Various ‘Jukebox Mambo II’ (Jazzman) 4/5

jukebox-mambo-2Travel back in time to an era when the latest sounds could be heard in the major cities of the United States on a jukebox containing 45s that were the dancing soundtrack to an entire generation. From this époque that spans from the late 1940s through to 1960 comes a second volume of R & B gems that have taken on to a greater or lesser extent the Spanish-tinged hues. The project has been some years in the making to search out and discover these wonderful slices of vintage vinyl, but it has been well worth the wait.

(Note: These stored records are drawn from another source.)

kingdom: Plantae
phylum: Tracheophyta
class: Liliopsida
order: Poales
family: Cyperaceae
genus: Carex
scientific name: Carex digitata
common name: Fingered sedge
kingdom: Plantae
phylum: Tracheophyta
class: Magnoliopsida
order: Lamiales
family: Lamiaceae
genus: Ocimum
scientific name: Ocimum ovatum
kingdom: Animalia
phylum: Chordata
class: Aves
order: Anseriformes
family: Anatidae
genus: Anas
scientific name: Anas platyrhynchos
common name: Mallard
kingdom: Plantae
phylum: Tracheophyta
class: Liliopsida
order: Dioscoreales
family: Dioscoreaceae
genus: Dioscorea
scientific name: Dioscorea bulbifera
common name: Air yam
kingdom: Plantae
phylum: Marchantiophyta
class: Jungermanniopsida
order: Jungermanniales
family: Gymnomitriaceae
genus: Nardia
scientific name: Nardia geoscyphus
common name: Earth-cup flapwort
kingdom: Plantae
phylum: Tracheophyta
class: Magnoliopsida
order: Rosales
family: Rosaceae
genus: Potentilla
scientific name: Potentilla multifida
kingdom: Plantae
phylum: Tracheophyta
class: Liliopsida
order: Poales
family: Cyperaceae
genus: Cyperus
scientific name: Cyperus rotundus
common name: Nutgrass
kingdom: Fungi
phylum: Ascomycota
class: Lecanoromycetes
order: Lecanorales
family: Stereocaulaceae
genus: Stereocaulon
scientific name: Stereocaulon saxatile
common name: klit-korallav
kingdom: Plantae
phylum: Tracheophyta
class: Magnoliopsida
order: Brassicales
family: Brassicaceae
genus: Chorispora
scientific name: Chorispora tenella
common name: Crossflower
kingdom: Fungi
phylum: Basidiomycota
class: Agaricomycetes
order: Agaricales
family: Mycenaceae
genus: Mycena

One of the joys of this compilation is finding out how R & B fused with other styles and here Caribbean flavours are a major feature. Philadelphia-based group Chris Powell and His Five Blue Flames contribute the wonderful ‘I come from Jamaica’ with hi-hat cymbals and mambo-infused percussion. In a classic Latin meets R &B mélange comes ‘I got a cold – calypso’ from Note and Toe and the Grenadiers with manic male lead vocals. For slightly more conventional Latin grooves, look no further than the big band brass of ‘Chano’ by the exotically named Ron Rico with Sax Kari and Orchestra. The piano soloing is out of the top drawer and recalls the great Eddie Cano in his prime. Dance crazes were once upon a time the flavour of the day and in ‘Mambo Hop’ Oscar Saldano lays down some stunning Latin piano vamps, R & B flavoured saxophone handclaps galore and collective vocal chants. If there is one name that will be immediately familiar, then it is surely that of T-Bone Walker, but he is in a very different musical surrounding here with Latin accompaniment, though the blues-inflected delivery is all his own on ‘Plain Old Down Home Blues’. Quite apart from the rest is the somewhat raw and rustic sounding ‘Denga Denga’ by Ashton Savoy from 1956 and this sparse recording feature the vocalist and guitar. New Orleans piano à la Professor Longhair is a feature of ‘She wants to mambo’ by the Chanters who actually hail from Santa Monica, L.A. Another excellent trip back in time, then, to when the jukebox ruled and we await a third instalment with bated breath.